In questo modo basterà una piccola riduzione di motore per levarsi dai problemi se opportuno.
Non immagino che questa chiamata radio sarà usata in seguito contro di noi.
Dopo pochi secondi Artioli grida ”Capo mi hanno beccato!”; con la coda dell’occhio vedo una macchia arancione che si allontana a destra.
Scavalco il G91 e mi appaio ad Artioli che vedo con un consistente pezzo di muso dello Gnat agganciato alle ciglia del suo postbruciatore.
Il 104 è fornito di un ugello di scarico a sezione variabile che consente di modulare la temperatura della turbina in occasione delle variazioni di potenza in particolare con l’uso del postbruciatore. Le alette che formano questo ugello si chiamano ciglia.
Già si sente il “May Day” dello Gnat che viene affiancato dal collega.
Cosa era successo.
Il pilota dello Gnat, anch’egli distratto dai movimenti dovuti alla riduzione della velocità, si è trovato davanti il sedere del nostro 104, l’ha centrato e, nel tentativo di evitarlo ci ha lasciato il muso per poi urtare sul bordo di uscita dell’ala del 104 a pochi centimetri dall’alettone e da ultimo distruggendo la coda della tanica alare.
Il pilota dello Gnat aveva letteralmente i piedi in aria aperta, ma per un miracolo i comandi di volo non venivano toccati e con la guida del collega, un pilota indiano (di sicuro la globalizzazione l’ha inventata la RAF) riusciva a portare il velivolo a terra.
Se avesse toccato l’alettone del 104 probabilmente i due velivoli si sarebbero schiacciati l’uno sull’altro ed a quella quota non ci sarebbe probabilmente stata salvezza per nessuno.
Noi seguiamo gli Gnat cercando di non fare movimenti di motore onde evitare di far sganciare il carico lasciatoci sulla coda.
Atterrato Artioli, pista chiusa per raccogliere i pezzi caduti sull’asfalto, mi metto defilato in coppia ad un G91 e quando la radio si calma torniamo all’atterraggio.

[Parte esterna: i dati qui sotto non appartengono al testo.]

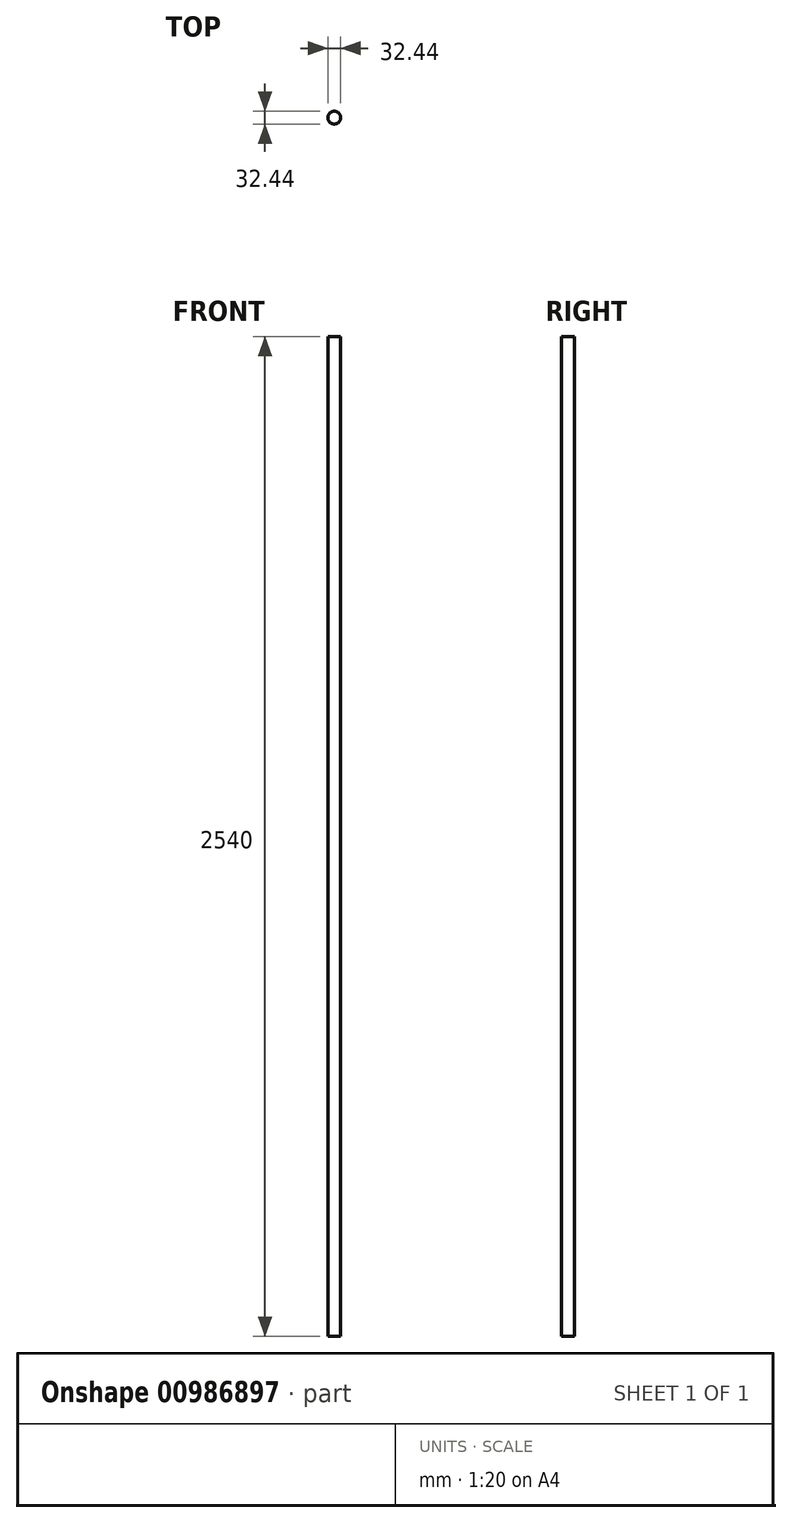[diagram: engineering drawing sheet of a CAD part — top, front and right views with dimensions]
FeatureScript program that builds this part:
annotation { "Feature Type Name" : "Feature", "Feature Type Description" : "" }
export const myFeature = defineFeature(function(context is Context, id is Id, definition is map)
    precondition{}
    {
        {
            var Q0;
            Q0=qCreatedBy(makeId("Top.planeOp"),FACE);
            var sketch = newSketch(context, id + "F0", { "sketchPlane" : qUnion([Q0])});
            skCircle(sketch, "E0", {"center": v(0, 0) * mm, "radius": 16.22 * mm});
            skSolve(sketch);
        }
        {
            var Q0;
            Q0=makeQuery(id+"F0.imprint","IMPRINT",FACE,{"disambiguationData":[TD([[makeQuery(id+"F0.imprint","IMPRINT",EDGE,{"derivedFrom":sQuery(id+"F0.wireOp",EDGE,"E0")}),1.0]])]});
            extrude(context, id + "F1", {"entities" : qUnion([Q0]), "depth" : 2540 * mm, "offsetDistance" : 25.4 * mm});
        }
    });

Il nostro velivolo ritorna prontamente efficiente grazie ai ricambi di 104 provenienti dalla vicina base della Marina Tedesca. Non altrettanto però si può dire dello Gnat che, atterrato miracolosamente, non sarà più in grado di rivolare.

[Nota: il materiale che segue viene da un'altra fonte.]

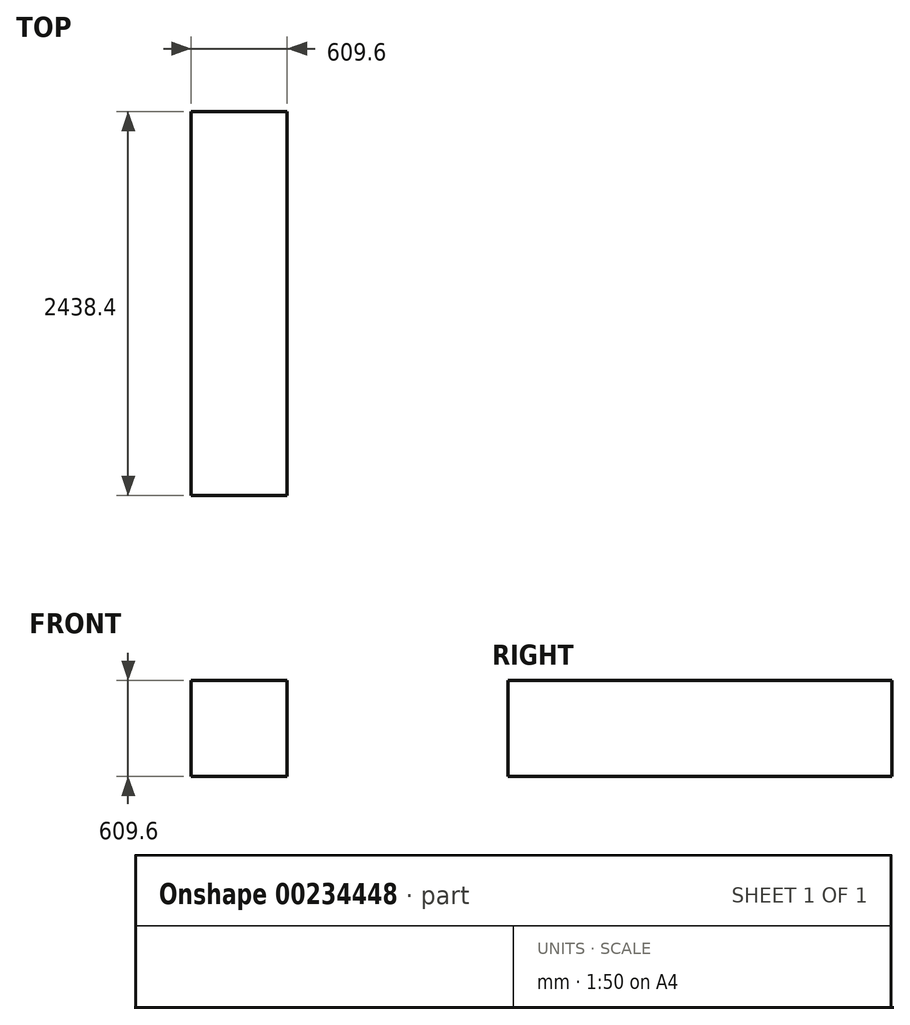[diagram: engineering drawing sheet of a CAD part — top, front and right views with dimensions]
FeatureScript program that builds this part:
annotation { "Feature Type Name" : "Feature", "Feature Type Description" : "" }
export const myFeature = defineFeature(function(context is Context, id is Id, definition is map)
    precondition{}
    {
        {
            var Q0;
            Q0=qCreatedBy(makeId("Front.planeOp"),FACE);
            var sketch = newSketch(context, id + "F0", { "sketchPlane" : qUnion([Q0])});
            skLineSegment(sketch, "E0.bottom", {"start": v(0, 0) * mm, "end": v(609.6, 0) * mm});
            skLineSegment(sketch, "E0.top", {"start": v(0, 609.6) * mm, "end": v(609.6, 609.6) * mm});
            skLineSegment(sketch, "E0.left", {"start": v(0, 0) * mm, "end": v(0, 609.6) * mm});
            skLineSegment(sketch, "E0.right", {"start": v(609.6, 0) * mm, "end": v(609.6, 609.6) * mm});
            skSolve(sketch);
        }
        {
            var Q0;
            Q0=makeQuery(id+"F0.imprint","IMPRINT",FACE,{"disambiguationData":[TD([[makeQuery(id+"F0.imprint","IMPRINT",EDGE,{"derivedFrom":sQuery(id+"F0.wireOp",EDGE,"E0.bottom")}),1.0]])]});
            extrude(context, id + "F1", {"entities" : qUnion([Q0]), "depth" : 2438.4 * mm});
        }
    });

Il giorno successivo è festivo, siamo ospiti della Marina Tedesca sull’isola di Sylt, la quale ha due aspetti interessanti: il primo, che ospita la scuola di cucina per i cuochi dei sottomarini, e noi tutti sappiamo che la cucina sui sottomarini deve essere particolarmente stuzzicante, il secondo che sulle spiagge dell’isola si pratica il naturismo.
Fatto onore al compito in classe dei cuochi, ci siamo diretti con festosa baldanza sulle dune in cerca di sole e di altro e devo dire che l’esperienza per me è stata molto gradevole; ci siamo sentiti liberi al sole ed al vento.

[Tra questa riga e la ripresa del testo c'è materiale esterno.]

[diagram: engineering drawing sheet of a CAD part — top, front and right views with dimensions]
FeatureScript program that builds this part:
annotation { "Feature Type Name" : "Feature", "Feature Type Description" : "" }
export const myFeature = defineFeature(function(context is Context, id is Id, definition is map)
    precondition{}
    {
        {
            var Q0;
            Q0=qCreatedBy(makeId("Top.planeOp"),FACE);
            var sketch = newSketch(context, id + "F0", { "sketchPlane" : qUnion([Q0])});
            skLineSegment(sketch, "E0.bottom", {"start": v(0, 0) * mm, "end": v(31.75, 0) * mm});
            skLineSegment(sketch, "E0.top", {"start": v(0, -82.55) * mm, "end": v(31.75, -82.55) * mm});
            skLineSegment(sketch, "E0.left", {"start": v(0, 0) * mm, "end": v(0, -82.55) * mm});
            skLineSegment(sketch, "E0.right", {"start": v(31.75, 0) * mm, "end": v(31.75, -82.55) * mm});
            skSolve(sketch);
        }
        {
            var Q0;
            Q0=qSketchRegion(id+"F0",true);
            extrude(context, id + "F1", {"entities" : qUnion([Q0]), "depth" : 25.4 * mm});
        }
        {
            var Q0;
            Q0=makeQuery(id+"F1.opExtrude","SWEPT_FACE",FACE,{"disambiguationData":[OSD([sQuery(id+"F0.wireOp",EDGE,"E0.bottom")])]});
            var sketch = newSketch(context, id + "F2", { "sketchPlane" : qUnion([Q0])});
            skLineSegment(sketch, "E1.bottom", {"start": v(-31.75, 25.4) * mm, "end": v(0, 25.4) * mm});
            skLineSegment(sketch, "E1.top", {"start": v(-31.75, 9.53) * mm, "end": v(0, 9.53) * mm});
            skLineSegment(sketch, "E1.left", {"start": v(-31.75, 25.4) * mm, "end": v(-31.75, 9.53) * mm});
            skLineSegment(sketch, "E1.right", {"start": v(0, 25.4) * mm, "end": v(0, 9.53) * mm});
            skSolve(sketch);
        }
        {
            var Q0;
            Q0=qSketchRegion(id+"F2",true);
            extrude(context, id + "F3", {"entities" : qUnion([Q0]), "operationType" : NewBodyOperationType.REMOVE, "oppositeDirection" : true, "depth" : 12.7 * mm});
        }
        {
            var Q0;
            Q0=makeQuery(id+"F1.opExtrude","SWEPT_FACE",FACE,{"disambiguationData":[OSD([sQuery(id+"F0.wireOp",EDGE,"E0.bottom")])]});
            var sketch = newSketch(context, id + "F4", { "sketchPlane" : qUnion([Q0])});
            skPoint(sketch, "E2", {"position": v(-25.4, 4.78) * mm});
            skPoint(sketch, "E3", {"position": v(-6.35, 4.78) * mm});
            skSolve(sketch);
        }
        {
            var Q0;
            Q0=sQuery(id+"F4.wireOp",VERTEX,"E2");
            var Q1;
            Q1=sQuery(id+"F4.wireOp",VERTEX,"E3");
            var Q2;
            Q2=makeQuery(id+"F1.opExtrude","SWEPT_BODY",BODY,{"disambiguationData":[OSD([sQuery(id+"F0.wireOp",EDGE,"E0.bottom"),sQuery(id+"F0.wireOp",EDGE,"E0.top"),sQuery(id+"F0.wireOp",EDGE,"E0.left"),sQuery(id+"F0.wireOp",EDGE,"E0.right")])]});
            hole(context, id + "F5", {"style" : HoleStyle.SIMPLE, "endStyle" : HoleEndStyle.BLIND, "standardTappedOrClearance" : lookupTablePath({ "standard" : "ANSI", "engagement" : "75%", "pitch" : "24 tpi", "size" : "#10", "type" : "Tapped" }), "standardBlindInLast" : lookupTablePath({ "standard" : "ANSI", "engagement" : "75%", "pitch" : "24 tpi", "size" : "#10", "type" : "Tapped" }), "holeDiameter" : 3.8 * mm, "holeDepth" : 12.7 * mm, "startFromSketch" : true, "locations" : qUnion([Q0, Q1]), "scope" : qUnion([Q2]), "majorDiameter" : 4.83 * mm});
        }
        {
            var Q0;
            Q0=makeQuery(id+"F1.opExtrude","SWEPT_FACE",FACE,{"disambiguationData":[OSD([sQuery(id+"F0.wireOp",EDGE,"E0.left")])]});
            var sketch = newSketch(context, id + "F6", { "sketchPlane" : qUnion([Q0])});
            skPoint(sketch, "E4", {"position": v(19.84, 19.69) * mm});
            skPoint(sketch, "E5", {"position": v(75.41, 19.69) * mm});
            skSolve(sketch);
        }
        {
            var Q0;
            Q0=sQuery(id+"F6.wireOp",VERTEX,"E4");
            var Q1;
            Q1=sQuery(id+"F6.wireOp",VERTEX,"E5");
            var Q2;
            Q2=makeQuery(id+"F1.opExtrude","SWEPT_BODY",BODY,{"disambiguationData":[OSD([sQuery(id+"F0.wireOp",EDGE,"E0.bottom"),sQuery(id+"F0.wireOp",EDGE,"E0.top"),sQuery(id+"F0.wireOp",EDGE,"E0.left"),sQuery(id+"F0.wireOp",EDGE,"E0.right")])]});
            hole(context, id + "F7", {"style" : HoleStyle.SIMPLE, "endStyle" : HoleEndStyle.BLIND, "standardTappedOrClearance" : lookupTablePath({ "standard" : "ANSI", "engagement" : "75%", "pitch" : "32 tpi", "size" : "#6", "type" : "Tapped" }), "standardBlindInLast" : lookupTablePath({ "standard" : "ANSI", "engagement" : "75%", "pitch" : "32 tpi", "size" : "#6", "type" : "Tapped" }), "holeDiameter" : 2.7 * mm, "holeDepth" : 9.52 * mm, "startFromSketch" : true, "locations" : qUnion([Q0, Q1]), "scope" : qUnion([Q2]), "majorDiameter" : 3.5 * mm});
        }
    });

Non avevamo ancora terminato l’esplorazione del luogo quando un’ombra nera si adagiava alle nostre spalle avvolgendoci in una nube di sabbia.
Era un elicottero che cercava proprio noi.
Era successo che il fatto di perdere un velivolo dal proprio inventario alla RAF non era proprio andata giù e, desiderando vederci chiaro, aveva inviato un proprio generale a capo di una commissione di inchiesta.
Erano già al lavoro e volevano interrogarci.
Lasciata la spiaggia con dispiacere, eccoci sotto interrogatorio.
Finiamo di essere tranquilli come colui che urtato in autostrada si aspetta solo che l’assicurazione paghi quando cominciano a girare attorno alla mia chiamata di aerofreni fuori e intuiamo che, pur annuendo alla nostra affermazione di esserci mantenuti in formazione, pensano che essendoci staccati dal nostro leader siamo andati ad urtare il muso di chi ci stava dietro.
Lasciamo la riunione e ripartiamo per l’Italia con un po’ di amaro in bocca.
In seguito ci diranno che, stampate le foto fatte ad Husum durante il sorvolo, si scopriva che effettivamente noi eravamo rimasti al nostro posto. Ma questo noi lo sapevamo già.